ECLI:NL:RBROT:2017:2184

Rechtbank Rotterdam

Datum uitspraak
22 maart 2017
Publicatiedatum
22 maart 2017
Zaaknummer
5174750 CV EXPL 16-26314
Instantie
Rechtbank Rotterdam
Type
Uitspraak
Rechtsgebied
Civiel recht
Procedures
  • Eerste aanleg - enkelvoudig
Rechters
  • L.J. van Die
Vindplaatsen
  • Rechtspraak.nl
AI samenvatting door LexboostAutomatisch gegenereerd

Schadevergoeding voor verminderd huurgenot en afwijzing van de vordering

In deze zaak vordert eiser, die sinds 2005 een woning huurt van de stichting Vestia Rotterdam, schadevergoeding voor verminderd huurgenot als gevolg van lekkages in de woning. De lekkages werden voor het eerst gemeld op 29 juni 2015 en zijn uiteindelijk op 22 augustus 2015 verholpen. Eiser stelt dat hij schade heeft geleden door de lekkages, die zijn inboedelverzekeraar niet heeft vergoed. Vestia heeft wel een schadevergoeding van € 2.950 ontvangen van haar verzekeraar en heeft een immateriële schadevergoeding van € 125,50 aangeboden om het geschil te regelen. Eiser vordert echter € 2.000,-- als schadevergoeding voor het verminderd woongenot.

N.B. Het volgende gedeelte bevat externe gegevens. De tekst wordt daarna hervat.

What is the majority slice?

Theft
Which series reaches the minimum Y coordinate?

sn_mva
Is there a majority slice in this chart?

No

Vestia voert verweer en stelt dat zij het gebrek zo snel mogelijk heeft gerepareerd en dat de schadevergoeding niet toewijsbaar is op grond van artikel 7:208 BW, omdat het gebrek pas tijdens de huurperiode is ontstaan. De kantonrechter oordeelt dat Vestia zich aan haar reparatieverplichting heeft gehouden en dat de duur van de werkzaamheden, ongeveer 8 weken, niet excessief is. De kantonrechter concludeert dat er geen sprake is van onrechtmatig handelen van Vestia, omdat zij adequaat heeft gereageerd op de klachten van eiser en de oorzaak van de lekkage niet eenvoudig te detecteren was.

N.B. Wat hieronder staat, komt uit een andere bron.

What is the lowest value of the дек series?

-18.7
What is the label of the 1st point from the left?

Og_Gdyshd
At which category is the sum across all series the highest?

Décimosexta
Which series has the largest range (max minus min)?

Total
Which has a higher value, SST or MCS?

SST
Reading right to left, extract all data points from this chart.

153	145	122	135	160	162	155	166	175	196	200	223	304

De kantonrechter wijst de vorderingen van eiser af en legt de kosten van het geding op aan eiser, die als de in het ongelijk gestelde partij wordt beschouwd. Het vonnis is uitgesproken door de kantonrechter L.J. van Die op 10 maart 2017.

Uitspraak

RECHTBANK ROTTERDAM

zaaknummer: 5174750 CV EXPL 16-26314
uitspraak: 10 maart 2017
vonnis van de kantonrechter, zitting houdende te Rotterdam,
in de zaak van
[eiser],
wonende te [plaatsnaam],
eiser,
gemachtigde: mr. A. Rhijnsburger, advocaat te Rotterdam,
tegen
de stichting
Stichting Vestia Rotterdam,
gevestigd en kantoorhoudende te Rotterdam,
gedaagde,
gemachtigde: mr. J.J.P.M. van Reissen, advocaat te Rotterdam.
Partijen worden hierna ‘[eiser] en ‘Vestia’ genoemd.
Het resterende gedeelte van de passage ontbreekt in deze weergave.